» Problem description
Restate all entries word for word, minus pictures.

» Data records
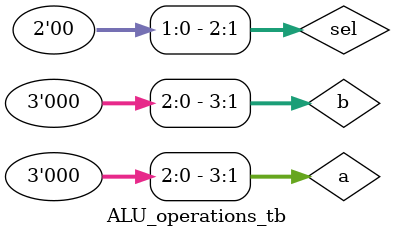
<source format=v>
module ALU_operations(
	input [3:0]a,b,
	input [2:0]sel,
	output reg[3:0]out);

	wire [3:0]and_out;
	wire [3:0]or_out;
	wire [3:0]add_out;
	wire [3:0]sub_out;
	wire [3:0]exor_out;

        assign and_out=a&b;
	assign or_out=a|b;
	assign add_out=a+b;
	assign sub_out=a-b;
	assign exor_out=a^b;


always@(*)begin
  out=4'b0000;
  case(sel)
	3'b000:out=and_out;
	3'b001:out=or_out;
	3'b010:out=add_out;
	3'b011:out=sub_out;
	3'b100:out=exor_out;

  endcase
end
endmodule


//Testbench
module ALU_operations_tb;
	reg [3:0]a,b;
	reg [2:0]sel;
	wire [3:0]out;
ALU_operations uut(a,b,sel,out);
initial begin
	repeat(5) begin
	 a=$random;b=$random;sel=$random;#5;
	end
end
initial begin
	$monitor("$time=%0t,a=%b,b=%b,sel=%b,out=%b",$time,a,b,sel,out);
end
endmodule

</source>
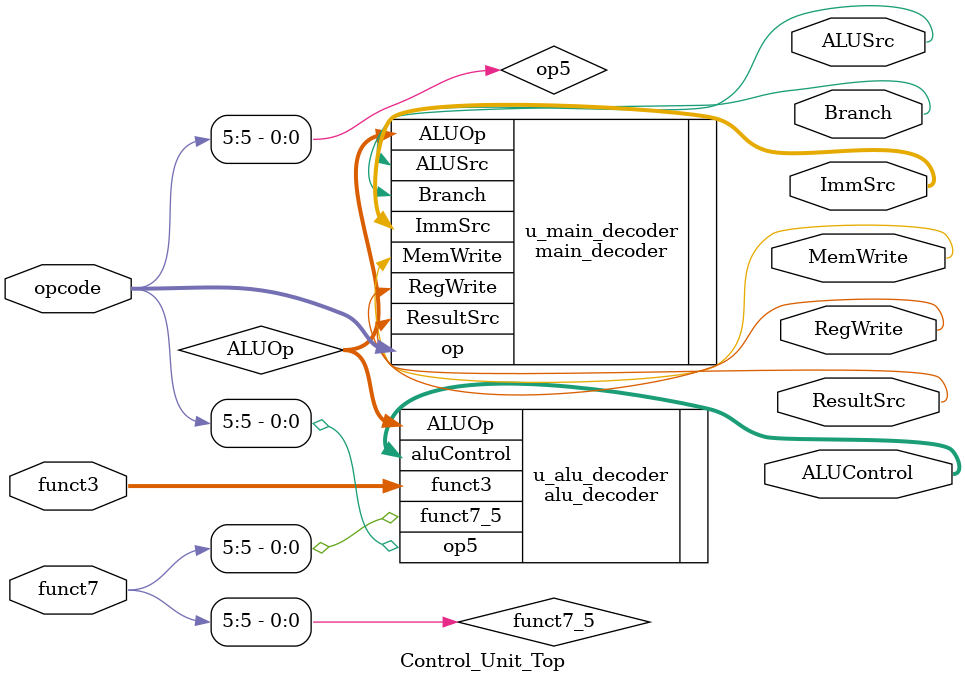
<source format=v>
module Control_Unit_Top (
    input  [6:0] opcode, funct7,
    input  [2:0] funct3,
    output       RegWrite, MemWrite, Branch, ALUSrc, ResultSrc,
    output [1:0] ImmSrc,
    output [2:0] ALUControl
);
    wire [1:0] ALUOp;
    wire       op5      = opcode[5];
    wire       funct7_5 = funct7[5];

    main_decoder u_main_decoder (
        .op(opcode),
        .RegWrite(RegWrite),
        .MemWrite(MemWrite),
        .ResultSrc(ResultSrc),
        .ALUSrc(ALUSrc),
        .ImmSrc(ImmSrc),
        .ALUOp(ALUOp),
        .Branch(Branch)
    );

    alu_decoder u_alu_decoder (
        .ALUOp(ALUOp),
        .op5(op5),
        .funct7_5(funct7_5),
        .funct3(funct3),
        .aluControl(ALUControl)
    );

endmodule
</source>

» Expected output
<source format=v>
module ALU_operations(
	input [3:0]a,b,
	input [2:0]sel,
	output reg[3:0]out);

	wire [3:0]and_out;
	wire [3:0]or_out;
	wire [3:0]add_out;
	wire [3:0]sub_out;
	wire [3:0]exor_out;

        assign and_out=a&b;
	assign or_out=a|b;
	assign add_out=a+b;
	assign sub_out=a-b;
	assign exor_out=a^b;


always@(*)begin
  out=4'b0000;
  case(sel)
	3'b000:out=and_out;
	3'b001:out=or_out;
	3'b010:out=add_out;
	3'b011:out=sub_out;
	3'b100:out=exor_out;

  endcase
end
endmodule


//Testbench
module ALU_operations_tb;
	reg [3:0]a,b;
	reg [2:0]sel;
	wire [3:0]out;
ALU_operations uut(a,b,sel,out);
initial begin
	repeat(5) begin
	 a=$random;b=$random;sel=$random;#5;
	end
end
initial begin
	$monitor("$time=%0t,a=%b,b=%b,sel=%b,out=%b",$time,a,b,sel,out);
end
endmodule

</source>
<source format=v>
module Control_Unit_Top (
    input  [6:0] opcode, funct7,
    input  [2:0] funct3,
    output       RegWrite, MemWrite, Branch, ALUSrc, ResultSrc,
    output [1:0] ImmSrc,
    output [2:0] ALUControl
);
    wire [1:0] ALUOp;
    wire       op5      = opcode[5];
    wire       funct7_5 = funct7[5];

    main_decoder u_main_decoder (
        .op(opcode),
        .RegWrite(RegWrite),
        .MemWrite(MemWrite),
        .ResultSrc(ResultSrc),
        .ALUSrc(ALUSrc),
        .ImmSrc(ImmSrc),
        .ALUOp(ALUOp),
        .Branch(Branch)
    );

    alu_decoder u_alu_decoder (
        .ALUOp(ALUOp),
        .op5(op5),
        .funct7_5(funct7_5),
        .funct3(funct3),
        .aluControl(ALUControl)
    );

endmodule
</source>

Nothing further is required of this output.